# Tree Climber's Companion



## dundermifflin (Mar 18, 2010)

Question....are there any reference books that are as good as the Tree Climber's Companion?


----------



## PineFever (Mar 18, 2010)

If you won't mind Pdf file. Here is the link to "The National Tree Climbers Guide". The edition is updated so often. It's a great source of information and even has some Jepson Illustrations. This book is a great reference. I have even printed it out on a two sided booklet and Keep it handy for reminders. Best of all it's FREE. 

http://www.fs.fed.us/treeclimbing/policy/guide/tree-climbing-field-guide-2005-edition.pdf
Ed 
Stay Safe Out and Up There
:chainsawguy:


[


----------



## dundermifflin (Mar 18, 2010)

That's perfect! Thanks, that pdf will be a handy reference, I also browsed around the web site http://www.fs.fed.us/treeclimbing/ and it looks like a good place to find information


----------



## canopyboy (Mar 18, 2010)

*On Rope*

I think On Rope has to be considered one of the basic books, especially if you're going to look at SRT. A lot of people, especially rec climbers like to reference it. It's a big hard cover, not quite as handy as TTCC, but a great sequel.
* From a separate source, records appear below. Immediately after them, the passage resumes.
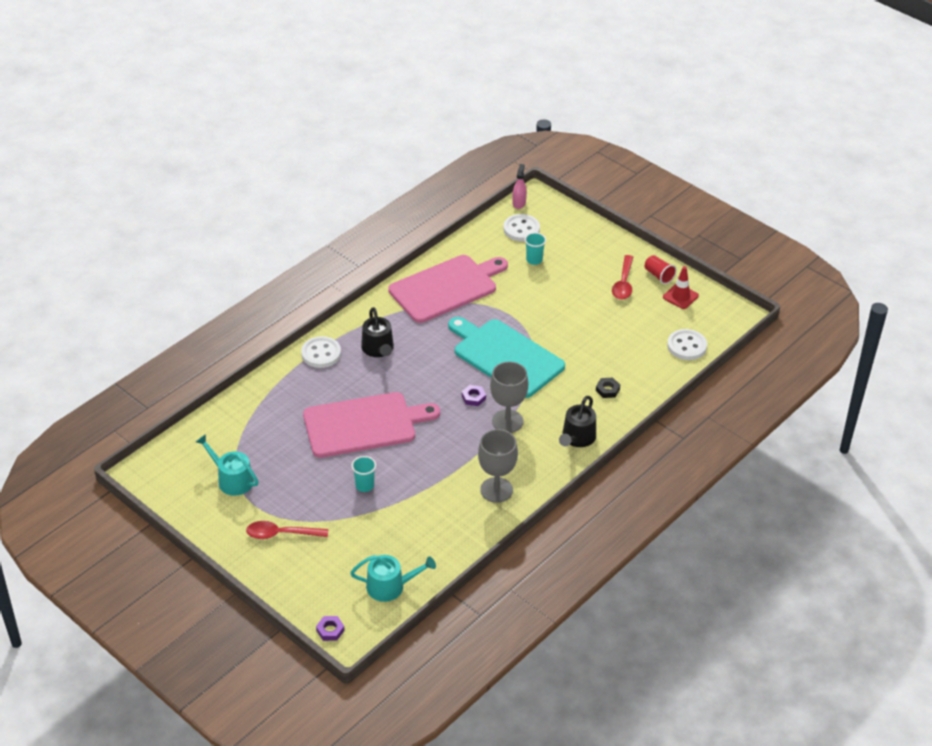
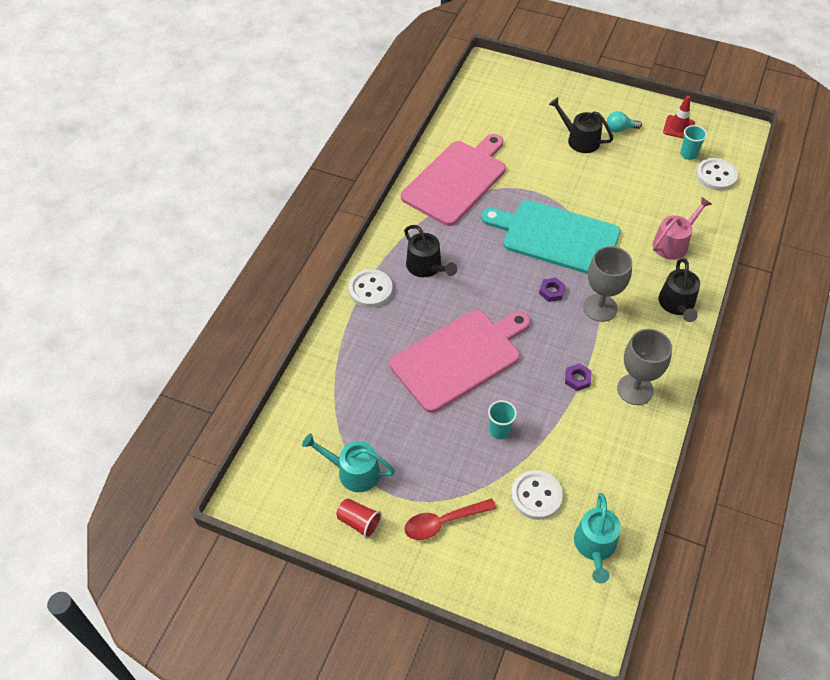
camera: 20 degrees left, 10 degrees up
(330, 630) = (563, 628): purple nut -> purple nut (577, 379)
(390, 586) = (595, 546): turquoise watering can -> turquoise watering can turned 120 degrees clockwise
(519, 203) = (475, 75): pink spray bottle -> none
(521, 229) = (493, 100): white button -> white button (536, 496)
(534, 260) = (523, 128): turquoise cup -> turquoise cup (688, 154)
(579, 283) = (579, 140): none -> black watering can
(607, 390) = (673, 243): black nut -> pink watering can
(623, 283) = (620, 129): red spoon -> turquoise light bulb
(658, 275) = (646, 112): red cup -> red cup (359, 522)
http://www.amazon.com/Rope-American-Vertical-Techniques-Rappellers/dp/1879961059


----------



## dundermifflin (Mar 18, 2010)

Cool! Thanks for the info, I'll definately take a look at "On Rope".


----------



## Mark Janet (Apr 2, 2010)

*RE :Tree Climber's Companion*

Hi,
I have one book for tree climbing lesson. Tree Climber Techniques. Its most probably use only forest and farming people. Because they try to tree climbing many time.
Try it.
Thanks.,


----------